To follow-up the long-term effectiveness and safety of NTZ in a real-world setting, with focus on patients treated at least 10 years.
IMSE 1 includes patients starting NTZ treatment and data is collected from the nationwide Swedish Neuro Registry (NeuroReg). Adverse events (AEs), JC-virus status (JCV) and clinical effectiveness measures are registered in NeuroReg prospectively. Effectiveness measures were assessed using the Wilcoxon Signed Rank Test.

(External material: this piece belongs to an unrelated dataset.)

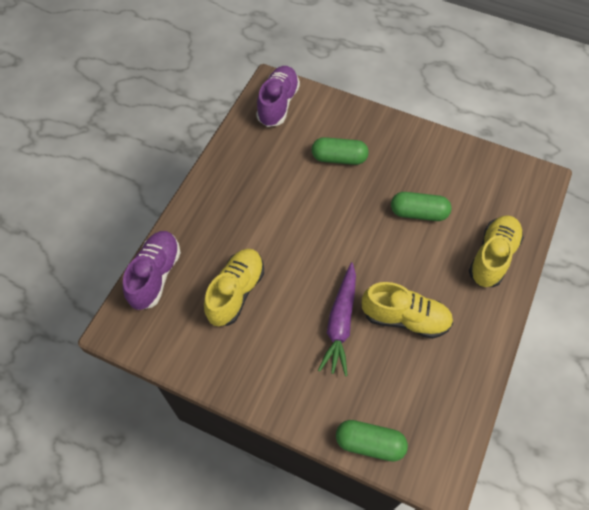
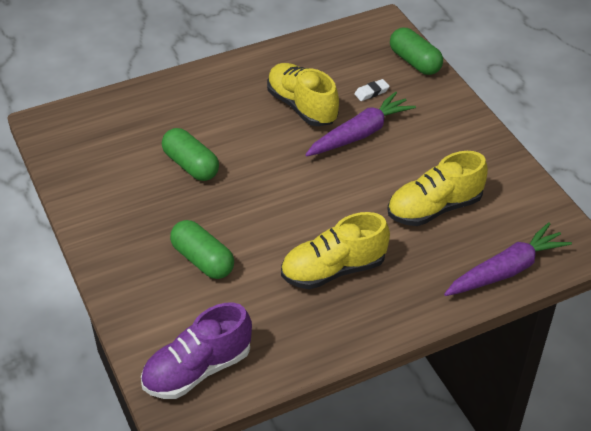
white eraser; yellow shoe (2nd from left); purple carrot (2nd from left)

A total of 3291 patients were included in the IMSE 1 study from August 2006 until June 2020 (72% female; mean age 36 years; 80% RRMS; mean treatment duration 50 months). 171/3291 patients (5%) had been treated for at least 120 months (73% female; men age 36 years; 87% RRMS; mean treatment duration 139 months). A total of 64% (110/171) were treated with interferons or glatiramer acetate prior to NTZ treatment. Over the duration of follow-up discontinued 21% (35/171) their NTZ treatment of which 46% (16/35) discontinued due to JCV positive (JCV+). In total, 27% (46/171) of these patients were JCV+ with a mean JCV index of 1.2±1.0 (4% missing data). The mean number of relapses were reduced from 0.84 one year before NTZ treatment start to 0.00 during the first treatment year (12% missing data). All clinical effectiveness measures (Extended Disability Status Scale (EDSS), Multiple Sclerosis Severity Scale (MSSS), Multiple Sclerosis Impact Scale (MSIS-29) and Symbol Digit Modalities Test (SDMT)) showed improvement in mean between baseline and 120 months. However, only MSSS, MSIS-29 psychological and SDMT were statistically significant. Over the entire observation time, 114 Serious AEs had been reported to the Swedish Medical Product Agency and included nine cases (2 fatal) of progressive multifocal leukoencephalopathy (PML) of which eight between year 2008 and 2012, and one in 2018. 17 patients died during or within 6 months of last NTZ infusion. None were judged to be directly associated with NTZ.
NTZ is generally well tolerated with sustained effectiveness regarding cognitive, physical and psychological measures, as well as relapse-control.